As the use of cannabidiol (CBD) has grown in popularity, so too have questions about its potential for dependency and addiction. CBD derived from hemp plants is widely believed to offer a range of therapeutic benefits without psychoactive effects. But can its prolonged use lead to an unhealthy reliance on this naturally-occurring compound? In this article, we aim to answer the question: Is CBD addictive? 

Legality of CBD 

CBD, or cannabidiol, is a non-psychoactive compound found in the cannabis plant that has been gaining popularity for its potential health benefits. However, due to the association of cannabis with illegal drugs, many people are concerned about the legality of CBD. In 2018, the Farm Bill was passed in the United States which legalized hemp-derived CBD products as long as they contain less than 0.3% THC (the psychoactive compound in marijuana). However, state laws can vary and some states still consider all forms of cannabis illegal. 

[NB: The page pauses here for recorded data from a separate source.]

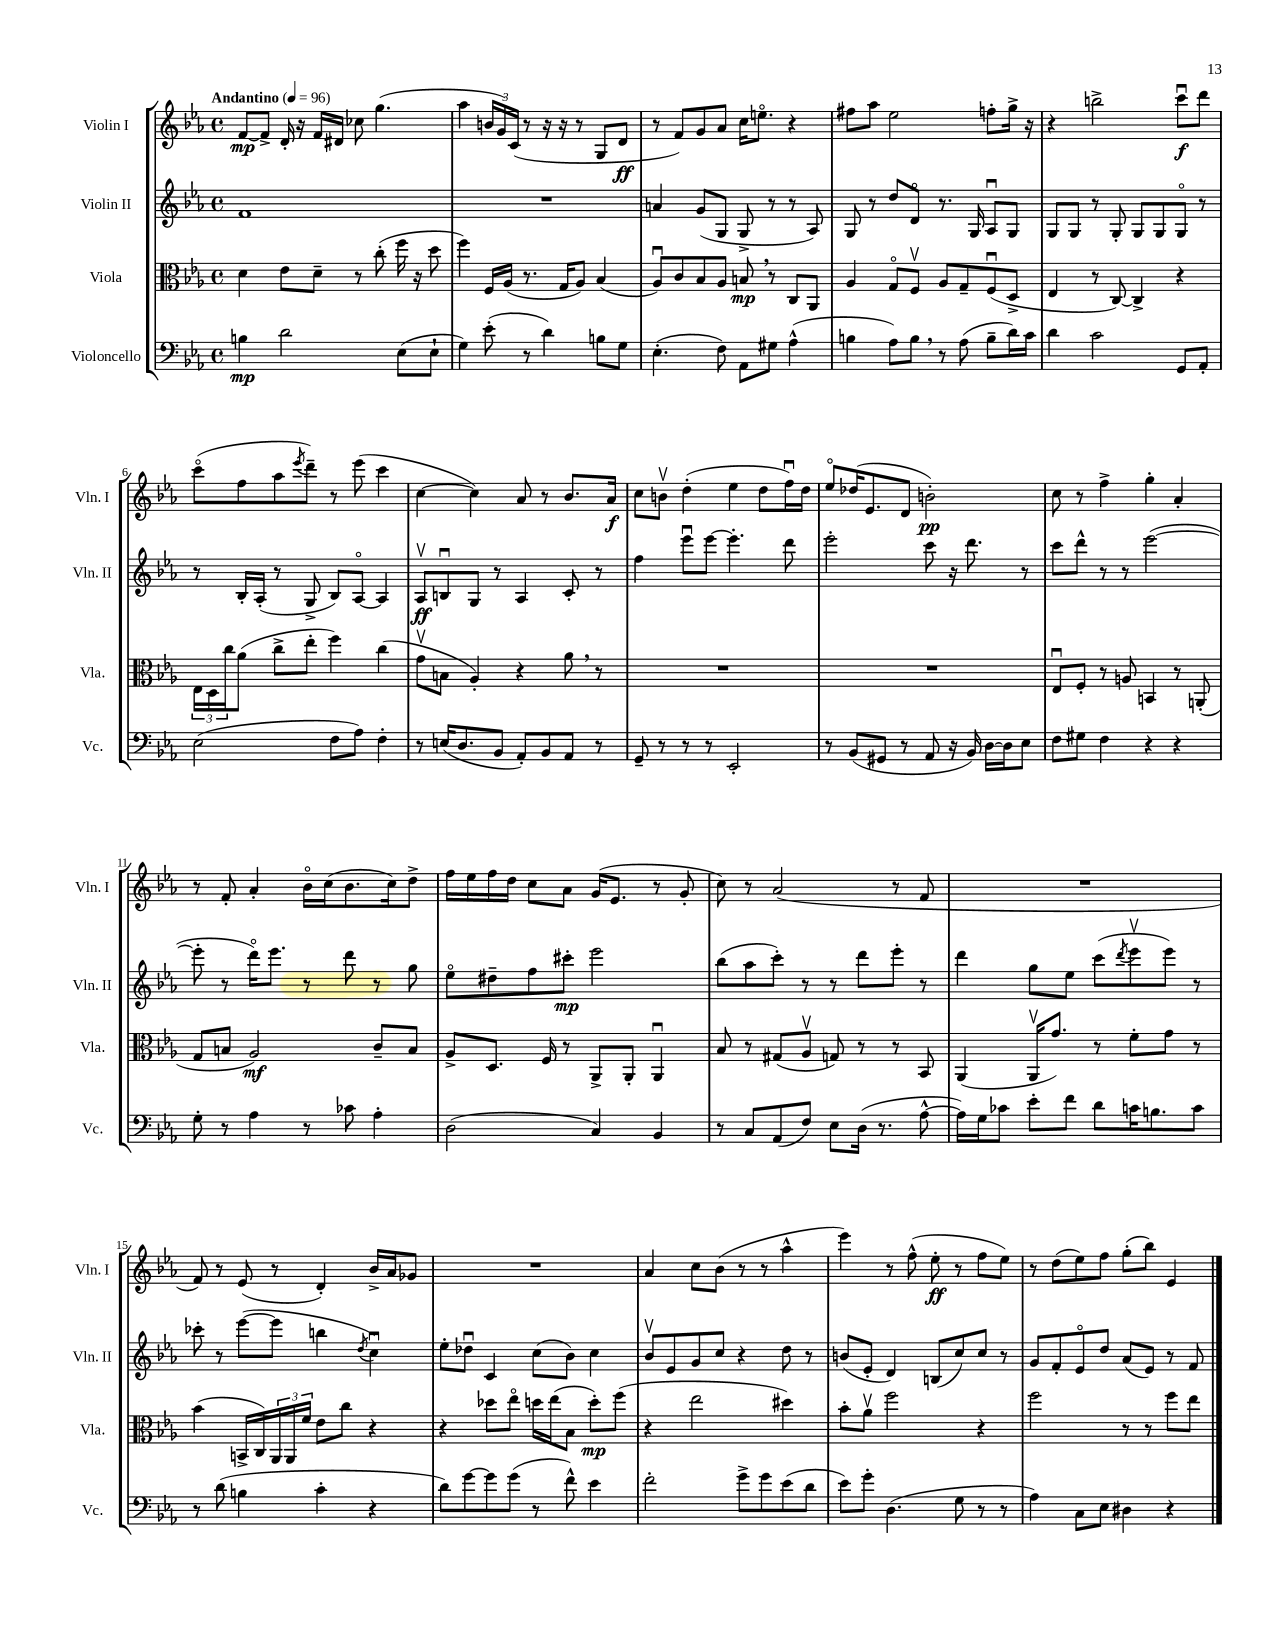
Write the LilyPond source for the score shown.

<<
\new StaffGroup <<
\new Staff = "s0" \with { instrumentName = "Violin I" shortInstrumentName = "Vln. I" } {
    \clef treble \key ees \major \defaultTimeSignature \time 4/4 \tempo "Andantino" 4 = 96
    f'8~\mp f'8-> d'16-. r16 f'16 dis'16 ces''8 g''4.( |
    aes''4 \tuplet 3/2 { b'16 g'16) c'16( } r8 r16 r16 r8 g8 d'8\ff |
    r8 f'8) g'8 aes'8 c''16 e''8.\flageolet r4 |
    fis''8 aes''8 ees''2 f''8-. g''16-> r16 |
    r4 b''2-> c'''8\downbow\f d'''8 |
    c'''8\flageolet( f''8 aes''8 \acciaccatura { ees'''8 } d'''8--) r8 ees'''8( c'''4 |
    c''4~ c''4) aes'8 r8 bes'8. aes'16\f |
    c''8 b'8\upbow d''4-.( ees''4 d''8 f''16\downbow) d''16 |
    ees''8\flageolet des''16( ees'8. d'8 b'2-.\pp) |
    c''8 r8 f''4-> g''4-. aes'4-. |
    r8 f'8-. aes'4-. bes'16\flageolet c''16( bes'8. c''16) d''8-> |
    f''16 ees''16 f''16 d''16 c''8 aes'8 g'16( ees'8. r8 g'8-. |
    c''8) r8 aes'2( r8 f'8 |
    R1 |
    f'8) r8 ees'8( r8 d'4-.) bes'16-> aes'16 ges'8 |
    R1 |
    aes'4 c''8 bes'8( r8 r8 aes''4-^ |
    ees'''4) r8 f''8-^( ees''8-.\ff r8 f''8 ees''8) |
    r8 d''8( ees''8) f''8 g''8-.( bes''8) ees'4 \bar "|." |
}
\new Staff = "s1" \with { instrumentName = "Violin II" shortInstrumentName = "Vln. II" } {
    \clef treble \key ees \major \defaultTimeSignature \time 4/4
    f'1 |
    R1 |
    a'4 g'8( g8 g8-> r8 r8 aes8) |
    g8 r8 d''8 d'8\flageolet r8. g16 aes8\downbow g8 |
    g8 g8 r8 g8-. g8 g8 g8\flageolet r8 |
    r8 bes16-. aes16-.( r8 g8-> bes8) aes8~\flageolet aes4 |
    aes8\upbow\ff b8\downbow g8 r8 aes4 c'8-. r8 |
    f''4 ees'''8\downbow ees'''8~ ees'''4.-. d'''8 |
    ees'''2-. c'''8 r16 d'''8. r8 |
    c'''8 d'''8-^ r8 r8 ees'''2~( |
    ees'''8-. r8 d'''16\flageolet) ees'''8. r8 d'''8 r8 g''8 |
    ees''8\flageolet dis''8-- f''8 cis'''8-.\mp ees'''2 |
    bes''8( aes''8 c'''8-.) r8 r8 d'''8 ees'''8-. r8 |
    d'''4 g''8 ees''8 c'''8( \acciaccatura { d'''8 } ees'''8\upbow ees'''8) r8 |
    ces'''8-. r8 ees'''8~( ees'''8 b''4 \acciaccatura { d''8 } c''4\downbow) |
    ees''8-. des''8\downbow c'4 c''8( bes'8) c''4 |
    bes'8\upbow ees'8 g'8 c''8 r4 d''8 r8 |
    b'8( ees'8-. d'4) b8( c''8) c''8 r8 |
    g'8 f'8-. ees'8\flageolet d''8 aes'8( ees'8) r8 f'8 \bar "|." |
}
\new Staff = "s2" \with { instrumentName = "Viola" shortInstrumentName = "Vla." } {
    \clef alto \key ees \major \defaultTimeSignature \time 4/4
    d'4 ees'8 d'8-- r8 c''8-.( f''16 r16 d''8 |
    f''4) f16 aes16( r8. g16 aes8) bes4( |
    aes8\downbow) c'8 bes8 aes8 b8\mp \breathe r8 c8 aes,8 |
    aes4 g8\flageolet f8\upbow aes8 g8-- f8\downbow( d8-> |
    ees4 r8 c8~) c4-> r4 |
    \tuplet 3/2 { ees16 d16 c''16 } aes'8( c''8-> ees''8-. f''4) c''4( |
    g'8\upbow b8 aes4-.) r4 aes'8 \breathe r8 |
    R1 |
    R1 |
    ees8\downbow f8-. r8 a8 b,4 r8 a,8-.( |
    g8 b8 aes2\mf) c'8-- b8 |
    aes8-> d8. f16 r8 aes,8-> aes,8-. aes,4\downbow |
    bes8 r8 gis8( aes8\upbow g8) r8 r8 bes,8 |
    aes,4( aes,16\upbow g'8.) r8 f'8-. g'8 r8 |
    bes'4( b,16-> c16) \tuplet 3/2 { aes,16 aes,16 f'16 } ees'8 c''8 r4 |
    r4 des''8 ees''8\flageolet d''16 ees''16( bes8 d''8-.\mp) f''8( |
    r4 ees''2 dis''4) |
    bes'8-. aes'8\upbow f''2 r4 |
    f''2 r8 r8 f''8 ees''8 \bar "|." |
}
\new Staff = "s3" \with { instrumentName = "Violoncello" shortInstrumentName = "Vc." } {
    \clef bass \key ees \major \defaultTimeSignature \time 4/4
    b4\mp d'2 ees8( ees8-! |
    g4) ees'8-.( r8 d'4) b8 g8 |
    ees4.-.( f8) aes,8 gis8 aes4-^( |
    b4 aes8) b8 \breathe r8 aes8( b8-- d'16) c'16 |
    d'4 c'2 g,8 aes,8-. |
    ees2( f8 aes8) f4-. |
    r8 e16( d8. bes,8 aes,8-.) bes,8 aes,8 r8 |
    g,8-- r8 r8 r8 ees,2-. |
    r8 bes,8( gis,8 r8 aes,8 r16 bes,16) d16~ d16 ees8 |
    f8 gis8 f4 r4 r4 |
    g8-. r8 aes4 r8 ces'8 aes4-. |
    d2( c4) bes,4 |
    r8 c8 aes,8( f8) ees8 d16( r8. aes8~-^ |
    aes16) g16 ces'8 ees'8-. f'8 d'8 c'16 b8. c'8 |
    r8 d'8( b4 c'4-. r4 |
    d'8) g'8~ g'8 g'8( r8 f'8-^) ees'4 |
    f'2-. g'8-> g'8 ees'8( d'8 |
    ees'8) g'8-. d4.( g8 r8 r8 |
    aes4) c8 ees8 dis4 r4 \bar "|." |
}
>>
>>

Evidence of CBD’s Addictive Qualities 

There is limited research on the addictive properties of CBD. However, some studies suggest that it may have the potential for addiction in certain individuals. A review conducted by the World Health Organization (WHO) found that CBD has a low potential for abuse and dependence compared to other substances like THC. Nevertheless, this does not mean that it is completely non-addictive. 

One study published in the Journal of Clinical Psychopharmacology found that regular use of high-dose CBD oil led to withdrawal symptoms in some participants when they stopped using it suddenly. The symptoms included irritability, nausea, and insomnia. Another study conducted on rats showed evidence of physical withdrawal symptoms after prolonged exposure to CBD. 

It should be noted that these studies are limited and more research needs to be done on the topic before any conclusive statements can be made about CBD’s addictive qualities. It is important for individuals who use CBD products regularly to monitor their usage patterns and speak with a healthcare provider if they experience any adverse effects or signs of addiction. 

Studies on Long-Term Use of CBD

Studies on the long-term use of CBD have shown that it is generally safe and non-addictive. A review published in Current Addiction Reports found that CBD has low abuse potential and limited psychoactive effects. This means that individuals can use CBD for extended periods without developing dependence or addiction. 

One study published in the Journal of Clinical Psychology found that participants who took high doses of CBD (up to 600 mg/day) for six weeks did not experience any adverse effects. Additionally, another study published in Neurotherapeutics found that chronic use of CBD was well-tolerated by patients with epilepsy. 

However, it’s worth noting that more research is needed to fully understand the long-term effects of CBD use. While early studies are promising, there is still much we don’t know about how prolonged exposure to CBD may affect different populations over time. As always, anyone considering using CBD should discuss their options with a healthcare professional before starting any new treatment regimen. 

Effects on Brain Chemistry and Receptors 

CBD or Cannabidiol is a non-psychoactive compound of the cannabis plant, which has become popular for its therapeutic benefits. One of the reasons why CBD is not addictive is because it does not bind to CB1 receptors in the brain. Instead, it interacts with other receptors such as serotonin and adenosine receptors that are involved in mood regulation and sleep-wake cycles. Studies suggest that CBD can increase the availability of serotonin by activating 5-HT1A receptors, which may explain its anxiolytic effects. 

Another way CBD affects brain chemistry is by inhibiting FAAH (fatty acid amide hydrolase), an enzyme responsible for breaking down endocannabinoids like anandamide. When FAAH activity is reduced, more endocannabinoids are available to activate CB1 and CB2 cannabinoid receptors in the body. This can reduce pain perception and inflammation while promoting relaxation without causing addiction or euphoria. 


In conclusion, CBD is not considered to be addictive. This is because it does not produce the same psychoactive effects that THC does. Unlike THC, which directly binds with CB1 receptors in the brain to produce a high, CBD works by indirectly interacting with these receptors and other neurotransmitters in the body.

Furthermore, multiple studies have demonstrated that CBD has potential therapeutic benefits for individuals struggling with addiction. For example, research suggests that CBD may help reduce drug cravings and withdrawal symptoms associated with substance abuse disorders. 

Overall, while more research is needed to fully understand all of the potential benefits and risks associated with using CBD products, current evidence suggests that they are generally safe and non-addictive when used as directed. As always, individuals should consult their healthcare provider before starting any new supplement or medication regimen.